(post updated at 1:15 p.m. Saturday)
The parade of themeless challenges continues with Myles Callum's Saturday NYT crossword. Strewn amid the dozen 10- and 11-letter entries are a few old crossword friends (and enemies) and some new business. Plenty of the clues chewed up little bits of my brain, too. First up, a clue I remembered every word of the [Argonaut who slew Castor] clue from the last time around—hundreds of people Googled their way to my post and one by that January puzzle's constructor, Eric Berlin, because who's ever heard of IDAS? (Yep, I forgot him by December.) Then there's CNN's REA Blakey, who sounds only vaguely familiar. I know a lot of plants, but not the [Dwarf plant of the eastern U.S.], the VIOLET IRIS. Didn't know DAILY DOZEN meant [Set of routine duties]. Didn't really know [France's West Point], Saint-CYR, but think I might've encountered it while reading up on Lili St. Cyr when she was in a puzzle.
Myles has a quartet of numbers in his grid: the Italian TRE and SEI, the Roman III ([Crowd in old Rome?]), and THREE. Three times three plus six equals 15, just perfect for a 15x15 grid. Moving from arithmetic to the arts, we have HENRY MOORE's sculpture; Foucault wrote "This Is Not A PIPE (click link for excellent cartoon!); COROT painted; and Sir Georg SOLTI has won a load of Grammys. (No, ADAM SANDLER doesn't quite make it into the arts sentence.) Moving to the cruciverbal arts, fabulous entries in WATER COOLER, NAME BRAND, RITE-AID, and WHOOSH.
The most devious clues included [Couple in the news in 1945] for ATOMIC BOMBS, [Locks up?] for SPIKED HAIR, [Hang out] for AIR-DRY, and [Sign that something's missing] for CARET. Fortunately, we also had the crossword staple ORIEL (look at the picture—might help you remember it if you know what it looks like, eh?), [Island staple] POI, our favorite pre-Borat Kazakh city, Alma-ATA, and Simpsons staple D'OH. Overall, simply an excellent puzzle. Kudos to Myles and Will Shortz!

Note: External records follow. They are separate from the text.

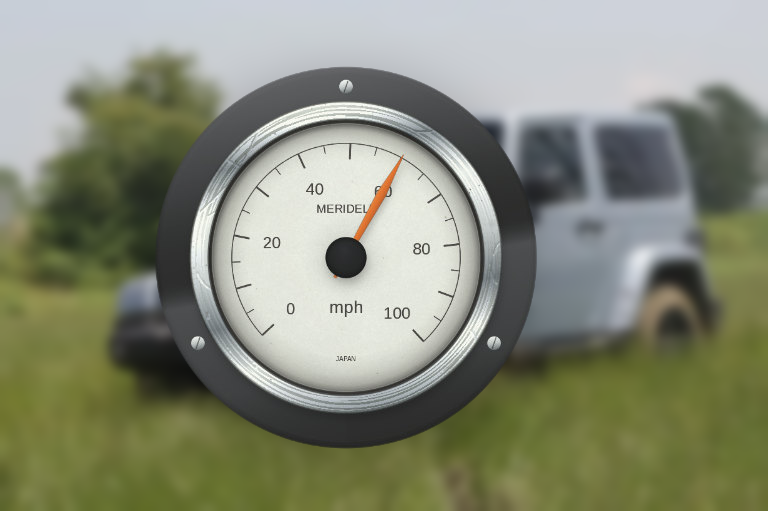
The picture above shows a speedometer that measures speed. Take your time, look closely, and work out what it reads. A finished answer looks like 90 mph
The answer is 60 mph
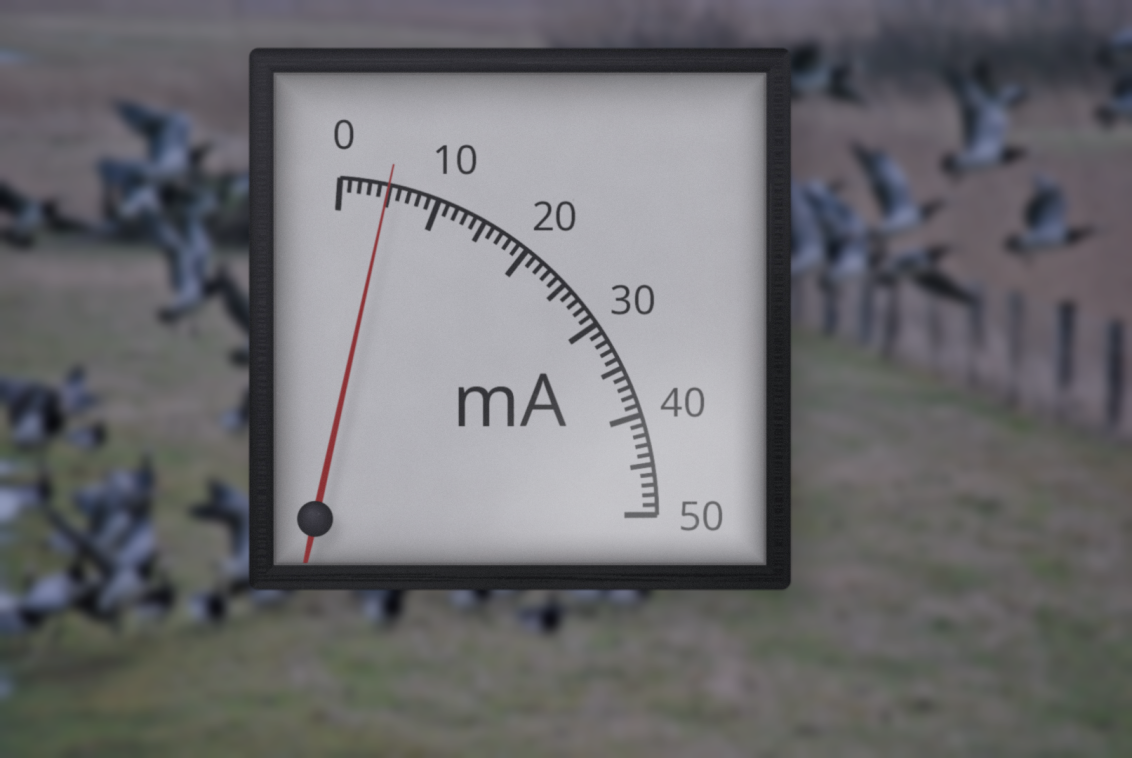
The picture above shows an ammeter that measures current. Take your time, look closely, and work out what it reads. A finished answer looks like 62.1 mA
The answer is 5 mA
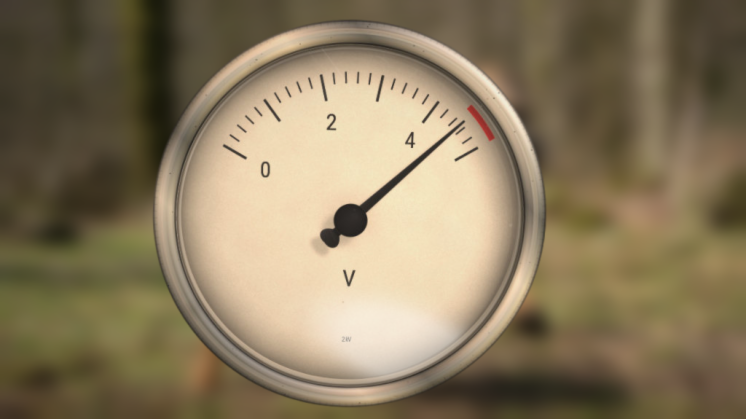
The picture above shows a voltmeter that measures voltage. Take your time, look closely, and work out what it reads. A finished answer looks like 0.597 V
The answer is 4.5 V
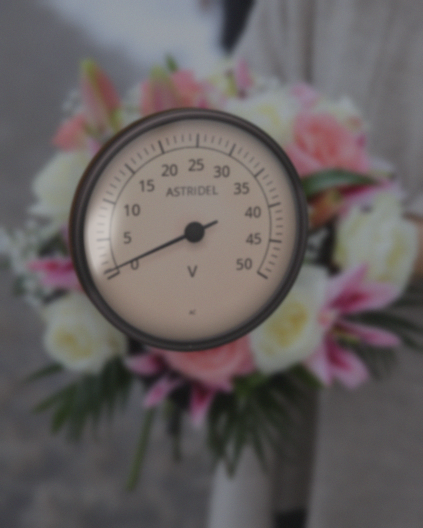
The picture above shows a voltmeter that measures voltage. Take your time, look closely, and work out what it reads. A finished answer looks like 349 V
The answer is 1 V
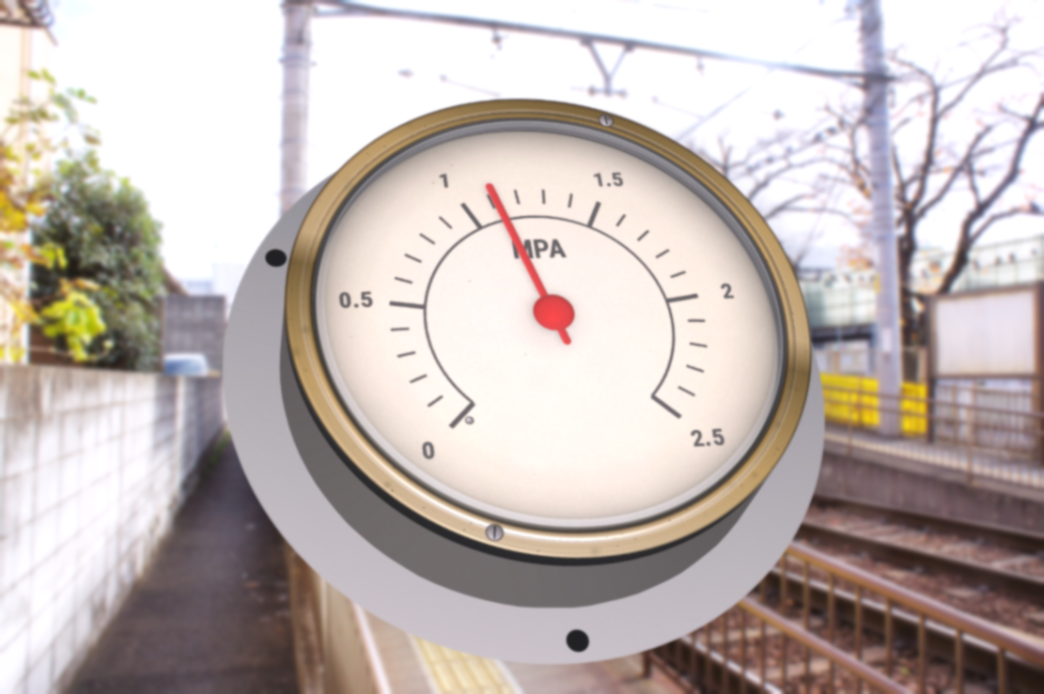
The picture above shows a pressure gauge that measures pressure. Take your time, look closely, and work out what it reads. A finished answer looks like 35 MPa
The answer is 1.1 MPa
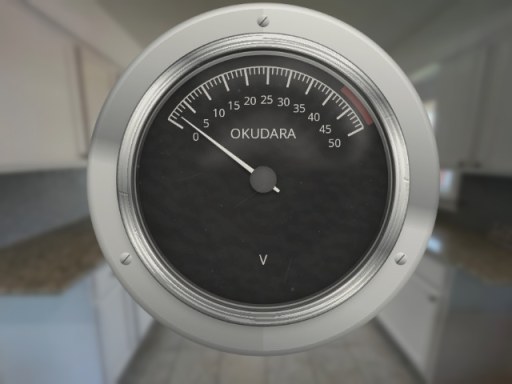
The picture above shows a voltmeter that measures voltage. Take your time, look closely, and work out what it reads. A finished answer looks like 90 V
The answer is 2 V
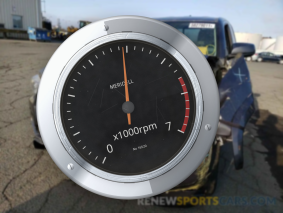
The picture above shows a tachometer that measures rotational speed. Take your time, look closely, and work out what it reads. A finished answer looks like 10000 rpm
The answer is 3900 rpm
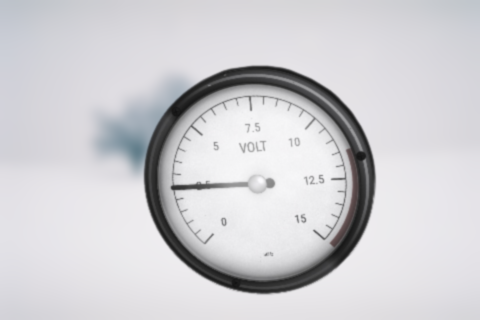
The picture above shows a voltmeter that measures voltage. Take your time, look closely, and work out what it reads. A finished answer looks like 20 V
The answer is 2.5 V
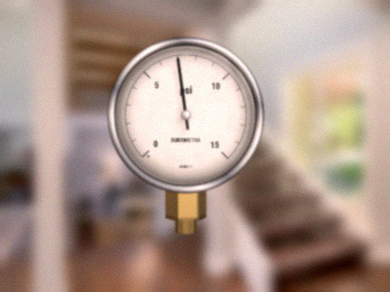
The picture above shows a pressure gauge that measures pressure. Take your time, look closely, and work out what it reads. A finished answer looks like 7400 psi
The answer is 7 psi
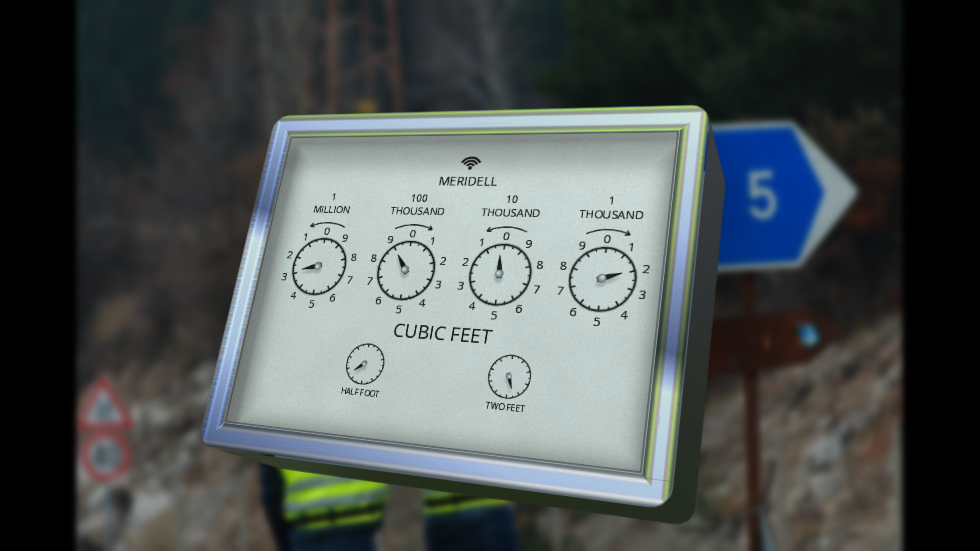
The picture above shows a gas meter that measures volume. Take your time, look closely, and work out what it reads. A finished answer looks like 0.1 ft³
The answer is 290200 ft³
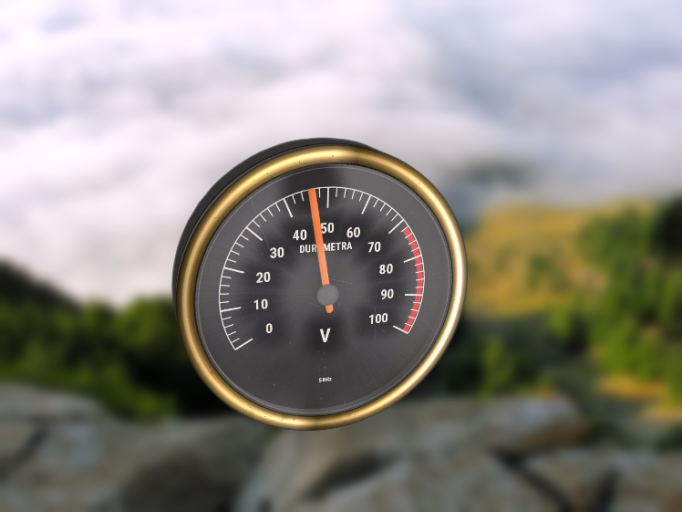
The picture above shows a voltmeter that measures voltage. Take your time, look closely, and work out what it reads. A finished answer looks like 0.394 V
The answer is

O bounteous Saturday! Meaty themeless challenges wherever I turn. Slightly quicker to solve than the NYT and the Newsday puzzle was Bob Mackey's LA Times puzzle, which I enjoyed thoroughly. Precious few gimmes—just CHI McBride and two crosswordesey words, ENOLS and TAL. Everything else, I had to work for. Favorite clues and entries include [Hopelessly ruined] for BELLY-UP, PHONE IN, HIM OR ME, HOT LIPS, [Alito or Scalia, e.g.] for ITALIAN-AMERICAN, and [Going concern?] for TIME OF DEPARTURE (so timely with all the holiday travel this weekend). And of course I always enjoy ISOPODS because that lets me link to the photo of the giant isopod (which I try not to think about when I encounter a wee roly-poly in the house).
In Merle Baker's Newsday Saturday Stumper, the clues did manage to stump me pretty well. I even knew what he was getting at with [Rice, for one], but couldn't think of an 8-letter word describing Condi. (DIPLOMAT!) Of all the shout-outs to George Clooney, alas, this one summons up the POMADED George of O Brother, Where Art Thou?. I move that we start using the word pomaded to describe those men who wear too much gel in their hair, even if gel's not technically the same as pomade. Good fill includes DRUTHERS, CON GAMES, and LEAVE IT TO ME. Most mystifying clue: [Judge missing since 1930]. It turned out to be CRATER; you can read about his mysterious disappearance here.
Raymond Hamel's CrosSynergy puzzle is gift-wrapped with the title, "Gnarled Christmas Tree: An Anagram Puzzle." Yup, that's exactly what it is. The stocking stuffers are the longer fill, like DAILY BUGLE, MEERKATS, and IRISH SEA.